The Angus-Hughes gallery in Hackney is currently showing the last installment of its exhibition in three parts, curated by Fieldgate Gallery. The series aims to explore how a new gallery 'becomes' into the world: we may see the official launch as the point that a space becomes a gallery, but in actual fact that space had elements of a gallery before this point, and is not entirely a gallery for a long time afterwards.
The current exhibition houses works by five artists by Alisling Hedgecock, collaborators Stewart Gough and Tom Ormond, Paul Eachus and Nooshin Farhid. Each work seemed to deal with the artist's response to the element of chance, and how this is altered when it is deliberately suggested.
The Ninth Slellation, Aisling Hedgecock
Aisling Hedgecock's work consists of three stalactite-like sculptures meticulously crafted out of tiny polystyrene beads and religious publications folded into pyramid-like shapes. The shape and nature of the structure is so suggestive of a natural creation that when standing under it, the viewer half expects to have water dripping on their head. Yet this is contrasted with the bright neon colours of the clearly man-made polystyrene, highlighting the human craftsmanship responsible.

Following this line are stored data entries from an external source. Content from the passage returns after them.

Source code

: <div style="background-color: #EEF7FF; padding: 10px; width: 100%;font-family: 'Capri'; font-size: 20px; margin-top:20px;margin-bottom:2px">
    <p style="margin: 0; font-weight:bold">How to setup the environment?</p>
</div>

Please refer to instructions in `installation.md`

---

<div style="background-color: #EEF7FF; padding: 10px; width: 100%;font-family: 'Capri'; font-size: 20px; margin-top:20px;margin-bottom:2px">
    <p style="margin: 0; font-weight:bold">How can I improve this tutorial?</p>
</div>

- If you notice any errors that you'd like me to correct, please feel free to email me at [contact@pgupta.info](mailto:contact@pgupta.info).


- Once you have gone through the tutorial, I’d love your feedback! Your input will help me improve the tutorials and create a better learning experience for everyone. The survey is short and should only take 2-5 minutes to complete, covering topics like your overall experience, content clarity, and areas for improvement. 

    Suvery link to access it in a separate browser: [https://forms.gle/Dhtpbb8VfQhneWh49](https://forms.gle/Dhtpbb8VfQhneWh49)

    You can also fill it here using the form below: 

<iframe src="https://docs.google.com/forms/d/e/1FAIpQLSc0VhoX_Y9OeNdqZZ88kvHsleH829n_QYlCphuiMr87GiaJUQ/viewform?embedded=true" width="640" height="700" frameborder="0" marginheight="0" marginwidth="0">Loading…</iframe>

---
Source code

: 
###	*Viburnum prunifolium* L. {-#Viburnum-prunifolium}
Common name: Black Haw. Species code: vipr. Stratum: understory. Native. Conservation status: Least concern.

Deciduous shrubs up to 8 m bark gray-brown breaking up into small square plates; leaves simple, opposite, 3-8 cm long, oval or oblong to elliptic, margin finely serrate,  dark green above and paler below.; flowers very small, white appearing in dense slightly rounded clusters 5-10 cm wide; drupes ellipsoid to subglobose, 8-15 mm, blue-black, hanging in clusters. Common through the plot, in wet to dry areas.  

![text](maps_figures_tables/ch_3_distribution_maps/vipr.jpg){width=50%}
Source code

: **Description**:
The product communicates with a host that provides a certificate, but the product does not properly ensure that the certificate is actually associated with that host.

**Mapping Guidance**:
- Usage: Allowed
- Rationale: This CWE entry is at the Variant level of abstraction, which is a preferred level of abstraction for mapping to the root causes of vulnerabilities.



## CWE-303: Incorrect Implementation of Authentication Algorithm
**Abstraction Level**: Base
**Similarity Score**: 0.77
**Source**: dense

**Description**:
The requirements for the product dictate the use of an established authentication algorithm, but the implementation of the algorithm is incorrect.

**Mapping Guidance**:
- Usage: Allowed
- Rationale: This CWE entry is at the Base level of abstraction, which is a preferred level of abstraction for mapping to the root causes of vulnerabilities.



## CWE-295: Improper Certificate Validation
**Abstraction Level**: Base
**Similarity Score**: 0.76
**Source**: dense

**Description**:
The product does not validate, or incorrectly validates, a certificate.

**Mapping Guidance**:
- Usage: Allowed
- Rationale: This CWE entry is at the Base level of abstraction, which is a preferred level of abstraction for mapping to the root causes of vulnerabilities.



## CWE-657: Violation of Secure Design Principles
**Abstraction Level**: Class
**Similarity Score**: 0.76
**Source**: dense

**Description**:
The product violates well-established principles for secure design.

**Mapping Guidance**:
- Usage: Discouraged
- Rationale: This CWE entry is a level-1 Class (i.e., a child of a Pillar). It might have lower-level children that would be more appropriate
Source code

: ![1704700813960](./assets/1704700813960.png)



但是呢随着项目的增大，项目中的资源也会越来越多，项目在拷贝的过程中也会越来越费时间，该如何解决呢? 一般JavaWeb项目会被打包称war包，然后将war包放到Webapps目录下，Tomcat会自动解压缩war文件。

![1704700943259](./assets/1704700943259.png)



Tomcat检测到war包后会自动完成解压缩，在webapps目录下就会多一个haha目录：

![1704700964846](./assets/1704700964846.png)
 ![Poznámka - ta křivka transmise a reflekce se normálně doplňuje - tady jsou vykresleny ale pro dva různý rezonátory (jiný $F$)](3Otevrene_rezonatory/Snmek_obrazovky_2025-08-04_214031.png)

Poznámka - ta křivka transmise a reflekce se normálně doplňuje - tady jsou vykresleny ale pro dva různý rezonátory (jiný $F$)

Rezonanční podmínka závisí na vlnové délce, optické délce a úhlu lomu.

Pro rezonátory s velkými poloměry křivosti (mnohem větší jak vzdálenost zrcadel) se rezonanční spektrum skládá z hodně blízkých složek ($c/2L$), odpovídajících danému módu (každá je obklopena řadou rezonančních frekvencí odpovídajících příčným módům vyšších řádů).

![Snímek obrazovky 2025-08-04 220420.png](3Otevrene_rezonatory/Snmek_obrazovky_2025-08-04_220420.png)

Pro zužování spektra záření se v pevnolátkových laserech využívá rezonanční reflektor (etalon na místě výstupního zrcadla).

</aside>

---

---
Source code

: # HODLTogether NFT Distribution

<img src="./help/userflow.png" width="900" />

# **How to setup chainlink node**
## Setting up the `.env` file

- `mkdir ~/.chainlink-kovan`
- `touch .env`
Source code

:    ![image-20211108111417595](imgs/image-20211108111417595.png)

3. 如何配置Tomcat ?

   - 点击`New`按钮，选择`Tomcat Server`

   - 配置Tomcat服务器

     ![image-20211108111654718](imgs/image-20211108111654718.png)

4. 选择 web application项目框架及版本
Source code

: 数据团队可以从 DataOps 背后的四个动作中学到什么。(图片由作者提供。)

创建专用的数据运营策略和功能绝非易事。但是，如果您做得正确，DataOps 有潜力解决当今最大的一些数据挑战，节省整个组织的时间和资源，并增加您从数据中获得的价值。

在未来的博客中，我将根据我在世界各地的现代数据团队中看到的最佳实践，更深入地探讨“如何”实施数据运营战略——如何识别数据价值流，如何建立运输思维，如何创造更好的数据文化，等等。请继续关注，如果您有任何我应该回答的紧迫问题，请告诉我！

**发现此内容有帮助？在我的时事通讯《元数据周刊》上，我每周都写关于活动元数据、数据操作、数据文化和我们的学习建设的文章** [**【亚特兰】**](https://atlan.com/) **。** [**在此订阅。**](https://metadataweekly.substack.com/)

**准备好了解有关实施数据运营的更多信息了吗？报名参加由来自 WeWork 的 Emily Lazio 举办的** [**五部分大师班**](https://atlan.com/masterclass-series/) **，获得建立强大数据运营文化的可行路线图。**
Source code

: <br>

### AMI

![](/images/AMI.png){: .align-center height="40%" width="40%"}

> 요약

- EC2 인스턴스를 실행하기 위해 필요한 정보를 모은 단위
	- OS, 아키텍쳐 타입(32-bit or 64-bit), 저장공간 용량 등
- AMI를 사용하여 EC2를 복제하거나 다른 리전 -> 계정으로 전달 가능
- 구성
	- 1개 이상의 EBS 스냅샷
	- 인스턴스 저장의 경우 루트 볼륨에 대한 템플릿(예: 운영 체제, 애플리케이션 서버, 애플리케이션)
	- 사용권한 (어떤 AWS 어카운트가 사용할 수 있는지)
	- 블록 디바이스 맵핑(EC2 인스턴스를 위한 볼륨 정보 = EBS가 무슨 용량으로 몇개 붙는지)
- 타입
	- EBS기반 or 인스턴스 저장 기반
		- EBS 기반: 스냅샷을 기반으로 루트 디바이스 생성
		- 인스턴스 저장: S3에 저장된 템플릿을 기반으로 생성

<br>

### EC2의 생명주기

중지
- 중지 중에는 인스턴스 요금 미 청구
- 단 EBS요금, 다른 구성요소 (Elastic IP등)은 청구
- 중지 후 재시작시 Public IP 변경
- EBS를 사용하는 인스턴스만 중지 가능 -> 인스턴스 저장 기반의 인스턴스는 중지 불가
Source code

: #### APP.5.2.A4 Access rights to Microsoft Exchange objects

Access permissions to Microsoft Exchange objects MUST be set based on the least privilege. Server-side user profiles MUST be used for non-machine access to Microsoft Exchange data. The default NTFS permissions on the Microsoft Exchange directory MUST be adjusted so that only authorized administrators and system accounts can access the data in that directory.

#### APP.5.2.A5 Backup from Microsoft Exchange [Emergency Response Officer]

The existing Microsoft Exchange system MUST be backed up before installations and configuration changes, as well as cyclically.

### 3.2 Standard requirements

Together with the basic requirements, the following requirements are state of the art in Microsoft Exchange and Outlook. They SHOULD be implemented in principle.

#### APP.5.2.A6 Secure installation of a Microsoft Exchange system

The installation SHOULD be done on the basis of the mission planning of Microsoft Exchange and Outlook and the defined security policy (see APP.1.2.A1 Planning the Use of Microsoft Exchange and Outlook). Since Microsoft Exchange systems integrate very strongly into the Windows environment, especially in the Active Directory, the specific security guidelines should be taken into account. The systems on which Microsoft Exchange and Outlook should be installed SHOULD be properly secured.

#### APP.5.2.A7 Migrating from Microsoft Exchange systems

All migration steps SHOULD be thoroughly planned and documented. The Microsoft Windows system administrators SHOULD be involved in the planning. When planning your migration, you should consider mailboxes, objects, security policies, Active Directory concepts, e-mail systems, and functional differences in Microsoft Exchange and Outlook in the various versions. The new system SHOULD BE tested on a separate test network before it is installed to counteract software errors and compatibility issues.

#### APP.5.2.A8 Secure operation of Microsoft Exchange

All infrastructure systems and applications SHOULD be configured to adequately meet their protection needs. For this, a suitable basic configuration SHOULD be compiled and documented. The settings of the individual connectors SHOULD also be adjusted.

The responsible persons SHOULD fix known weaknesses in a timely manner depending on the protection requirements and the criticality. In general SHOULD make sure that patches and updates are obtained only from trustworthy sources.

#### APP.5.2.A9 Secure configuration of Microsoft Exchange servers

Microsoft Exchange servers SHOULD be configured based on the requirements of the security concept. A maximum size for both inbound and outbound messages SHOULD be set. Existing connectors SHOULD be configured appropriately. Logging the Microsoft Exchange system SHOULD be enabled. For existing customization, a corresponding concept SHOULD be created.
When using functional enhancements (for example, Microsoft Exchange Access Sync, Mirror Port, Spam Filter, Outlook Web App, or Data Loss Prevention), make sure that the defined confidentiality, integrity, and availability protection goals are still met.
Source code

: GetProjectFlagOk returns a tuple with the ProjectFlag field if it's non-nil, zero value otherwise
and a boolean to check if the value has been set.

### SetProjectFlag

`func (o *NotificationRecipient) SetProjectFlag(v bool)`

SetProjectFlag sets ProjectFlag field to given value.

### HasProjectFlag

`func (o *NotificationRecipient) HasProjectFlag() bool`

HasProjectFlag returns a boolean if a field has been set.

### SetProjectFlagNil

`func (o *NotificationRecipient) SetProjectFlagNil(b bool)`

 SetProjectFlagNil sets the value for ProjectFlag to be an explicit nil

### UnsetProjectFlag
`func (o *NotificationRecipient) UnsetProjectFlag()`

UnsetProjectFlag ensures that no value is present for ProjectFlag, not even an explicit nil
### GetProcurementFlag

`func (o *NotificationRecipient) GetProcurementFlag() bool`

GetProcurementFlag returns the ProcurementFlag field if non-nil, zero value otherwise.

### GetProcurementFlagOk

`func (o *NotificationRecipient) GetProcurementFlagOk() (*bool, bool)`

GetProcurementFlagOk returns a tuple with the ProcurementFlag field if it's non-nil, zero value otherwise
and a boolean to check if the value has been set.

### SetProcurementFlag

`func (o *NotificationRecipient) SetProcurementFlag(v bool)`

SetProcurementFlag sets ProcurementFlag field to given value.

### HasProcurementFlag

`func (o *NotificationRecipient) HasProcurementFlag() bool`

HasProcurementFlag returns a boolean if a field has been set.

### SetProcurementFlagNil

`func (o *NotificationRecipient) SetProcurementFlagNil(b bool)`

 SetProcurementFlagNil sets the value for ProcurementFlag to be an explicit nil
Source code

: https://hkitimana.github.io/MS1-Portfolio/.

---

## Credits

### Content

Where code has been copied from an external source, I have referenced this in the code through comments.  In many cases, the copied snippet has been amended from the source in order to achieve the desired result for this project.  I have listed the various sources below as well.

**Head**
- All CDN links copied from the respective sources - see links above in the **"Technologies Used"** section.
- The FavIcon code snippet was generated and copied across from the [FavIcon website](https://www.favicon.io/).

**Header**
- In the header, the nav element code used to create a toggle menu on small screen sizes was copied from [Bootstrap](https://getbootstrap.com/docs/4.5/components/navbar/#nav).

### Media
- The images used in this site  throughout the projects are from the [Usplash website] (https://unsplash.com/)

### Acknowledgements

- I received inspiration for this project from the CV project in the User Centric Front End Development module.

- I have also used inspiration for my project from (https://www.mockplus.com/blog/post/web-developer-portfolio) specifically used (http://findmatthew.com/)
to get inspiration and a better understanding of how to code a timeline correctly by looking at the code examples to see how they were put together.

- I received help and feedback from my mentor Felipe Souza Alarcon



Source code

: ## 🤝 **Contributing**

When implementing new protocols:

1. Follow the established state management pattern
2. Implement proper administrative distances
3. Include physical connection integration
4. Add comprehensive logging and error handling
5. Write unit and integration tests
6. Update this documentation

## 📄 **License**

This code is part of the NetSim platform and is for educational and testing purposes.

Close up from The Ninth Slellation, Aisling Hedgecock
The other artist who particularly interested me was Nooshin Farhid, who produced video works that ran parallel to one another. Whilst there was no clear defining feature of the works, some of which were made up of text, some of graphs, some of images, the brain seemed to make an inexplicable link between them. It was possibly simply that each video hinted at a planned purpose. In one set of four screens, each showing a film, a reel of text showed transmitted instructions, two graphs hinted at statistics, and a moving image seemed to form a plan for some kind of structure. This combined to convince the bemused viewer that something was happening, had happened, or was going to happen that they did understand, and could not be a part of.
Video by Nooshin Farhid
As the exhibition does not encourage the viewer to differentiate between the works of each artist, it instead forces one to consider the broader issues raised. What are the relationships between these works, and what are the differences? How do they interact together? Without the preconceptions always present from the labelling of a work, the viewer is able to see each piece in its purest form: as an artwork.